Dunque, quando successivamente Houria ritorna a danzare, tra cielo e mare, sulla terrazza e poi con i piedi immersi nell’acqua sulla spiaggia, il suo sguardo è differente, i suoi movimenti hanno subito una trasformazione, non solo per il passaggio dalla danza classica a quella contemporanea, ma ogni gesto sembra ora votato alla ricerca di un nuovo linguaggio. Questo cambiamento sfuma quasi un passaggio tra Odette e Odile, un doppio che non ha però connotazione negative, dal momento che Houria rimane un personaggio positivo dall’inizio alla fine del film. Eppure di quel doppio permane una certa alienazione, percepiamo poco dell’interiorità della protagonista, se non attraverso le tracce che segna il suo corpo.
Se ancoriamo la traiettoria di Houria a un contesto storico e sociale, questo dislocamento identitario è forse vicino a quell’idea di «estraneità al domestico» (Bhabha 2001), in cui la perdita di un’origine porta ad una ri-scrittura della propria storia, del proprio posto nel mondo. Una storia di morte e rinascita allora, come d’altronde viene esplicitato dalle parole dell’amica che incoraggia la protagonista: “Potresti essere morta nella tua vecchia vita, ma non è la fine di un viaggio, è solo una fase, l’inizio di una nuova vita”.
Questa rinascita simbolica, così, getta Houria in una zona trascendentale in cui tessere le trame di un nuovo sentire, in cui abbracciare il progetto di una lotta comune femminile, nella speranza che il trauma si dissolva nell’incontro con l’Altra. Se da un lato questo rientra chiaramente in una progettualità politica che riconosce nell’amicizia femminile, più che nella sorellanza, «il modello più forte e più produttivo per comprendere le relazione fra donne oggi» (Pravadelli 2017, p. 33), è pur vero che questo racconto filmico eccede in una rappresentazione fortemente eroica della donna.
Ripensando a Papicha (2019), il precedente film di Meddour, Nedjma (interpretata sempre da Lyna Khoudri) e le sue amiche incarnano alcune contraddizioni, sono spesso in balia di esplosioni di rabbia, comprensibili di fronte ad atti di violenza disumani, e in cui la santità lascia il posto ad atti di trasgressione quotidiana. Se lì le vicende risuonavano all’interno di un contesto storico nitido come l’ascesa del fondamentalismo religioso negli anni novanta in Algeria, in Houria lo sfondo diventa il vissuto traumatico delle sue protagoniste – basti pensare al terribile racconto della madre, testimone dell’uccisione del marito reo solo di aver fatto guidare una donna.
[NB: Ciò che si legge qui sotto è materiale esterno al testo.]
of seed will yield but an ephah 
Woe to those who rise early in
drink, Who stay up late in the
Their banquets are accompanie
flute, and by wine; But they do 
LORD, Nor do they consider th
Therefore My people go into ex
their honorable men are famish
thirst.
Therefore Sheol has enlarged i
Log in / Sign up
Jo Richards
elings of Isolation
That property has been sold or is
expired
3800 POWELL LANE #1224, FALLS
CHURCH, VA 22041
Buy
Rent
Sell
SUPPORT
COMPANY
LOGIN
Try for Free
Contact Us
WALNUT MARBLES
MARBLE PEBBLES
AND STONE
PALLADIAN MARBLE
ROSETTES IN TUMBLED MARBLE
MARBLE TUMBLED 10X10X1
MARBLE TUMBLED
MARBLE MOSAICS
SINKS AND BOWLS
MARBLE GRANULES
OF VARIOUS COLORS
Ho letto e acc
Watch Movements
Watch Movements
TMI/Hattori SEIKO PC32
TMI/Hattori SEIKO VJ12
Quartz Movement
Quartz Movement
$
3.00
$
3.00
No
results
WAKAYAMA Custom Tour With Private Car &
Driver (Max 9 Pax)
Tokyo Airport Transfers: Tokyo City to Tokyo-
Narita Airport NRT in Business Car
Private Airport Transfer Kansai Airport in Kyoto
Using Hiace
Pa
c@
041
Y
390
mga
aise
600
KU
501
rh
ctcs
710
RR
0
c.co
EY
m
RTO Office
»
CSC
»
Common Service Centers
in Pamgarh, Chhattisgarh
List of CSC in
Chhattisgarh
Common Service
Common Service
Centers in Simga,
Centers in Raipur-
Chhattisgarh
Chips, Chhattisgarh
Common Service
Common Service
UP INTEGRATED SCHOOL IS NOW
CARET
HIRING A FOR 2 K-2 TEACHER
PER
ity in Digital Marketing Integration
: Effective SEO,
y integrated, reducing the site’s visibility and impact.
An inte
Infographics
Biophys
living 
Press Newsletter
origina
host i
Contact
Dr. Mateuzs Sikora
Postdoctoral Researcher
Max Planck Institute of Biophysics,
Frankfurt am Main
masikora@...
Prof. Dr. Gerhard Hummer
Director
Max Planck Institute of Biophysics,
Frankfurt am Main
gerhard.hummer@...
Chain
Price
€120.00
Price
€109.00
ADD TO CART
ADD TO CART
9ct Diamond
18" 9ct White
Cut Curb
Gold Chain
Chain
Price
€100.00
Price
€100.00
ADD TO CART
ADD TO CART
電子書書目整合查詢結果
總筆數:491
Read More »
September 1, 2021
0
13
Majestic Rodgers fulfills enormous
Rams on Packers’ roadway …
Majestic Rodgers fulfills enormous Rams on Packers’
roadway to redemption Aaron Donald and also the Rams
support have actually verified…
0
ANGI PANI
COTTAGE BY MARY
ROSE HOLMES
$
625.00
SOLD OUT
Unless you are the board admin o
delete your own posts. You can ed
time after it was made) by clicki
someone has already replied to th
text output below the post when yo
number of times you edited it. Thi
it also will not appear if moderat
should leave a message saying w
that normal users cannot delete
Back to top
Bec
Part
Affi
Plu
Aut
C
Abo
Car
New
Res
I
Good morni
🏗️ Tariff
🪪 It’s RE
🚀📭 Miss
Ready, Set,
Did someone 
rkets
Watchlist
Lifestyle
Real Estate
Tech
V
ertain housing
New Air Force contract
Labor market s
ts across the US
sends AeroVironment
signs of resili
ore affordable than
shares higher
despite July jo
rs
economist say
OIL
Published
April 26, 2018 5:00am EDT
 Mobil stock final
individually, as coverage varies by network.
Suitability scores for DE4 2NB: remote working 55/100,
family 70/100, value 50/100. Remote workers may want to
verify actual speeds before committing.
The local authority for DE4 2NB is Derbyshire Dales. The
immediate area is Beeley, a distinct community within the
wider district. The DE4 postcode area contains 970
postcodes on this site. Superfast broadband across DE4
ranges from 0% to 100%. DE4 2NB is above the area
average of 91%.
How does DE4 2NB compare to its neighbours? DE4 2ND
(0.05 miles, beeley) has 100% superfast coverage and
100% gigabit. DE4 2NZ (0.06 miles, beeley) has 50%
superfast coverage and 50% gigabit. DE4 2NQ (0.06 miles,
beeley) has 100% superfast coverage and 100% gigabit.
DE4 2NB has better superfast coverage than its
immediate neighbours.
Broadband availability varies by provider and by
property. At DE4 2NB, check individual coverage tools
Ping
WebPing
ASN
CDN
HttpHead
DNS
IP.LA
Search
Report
Allora si potrebbe ravvisare un qualche cambiamento nel percepire la storia, nel modo di elaborarla. Partendo proprio da un altrove, intimo e collettivo insieme, in cui prima reinventarsi, per poi poter urlare la propria rabbia e libertà.
Riferimenti bibliografici
P. Bertetto, Il cinema e l’estetica dell’intensità, Mimesis, Milano 2016.
H. Bhabha, I luoghi della cultura, Meltemi, Roma 2001.
S. de Beauvoir, Il secondo sesso, Il Saggiatore, Milano 1961.
V. Pravadelli, a cura di, Il cinema delle donne contemporaneo. Tra scenari globali e contesti transnazionali, Mimesis, Milano-Udine 2018.
Houria – La voce della libertà. Regia: Mounia Meddour; sceneggiatura: Mounia Meddour; fotografia: Léo Lefèvre; montaggio: Damien Keyeux; musiche: Maxence Dussère , Yasmine Meddour; interpreti: Lyna Khoudri, Rachida Brakni, Amira Hilda Douaouda, Nadia Kaci, Marwan Fares; produzione: The Ink Connection, High Sea Production; distribuzione: I Wonder Pictures; origine: Algeria, Francia; durata: 98′; anno: 2022.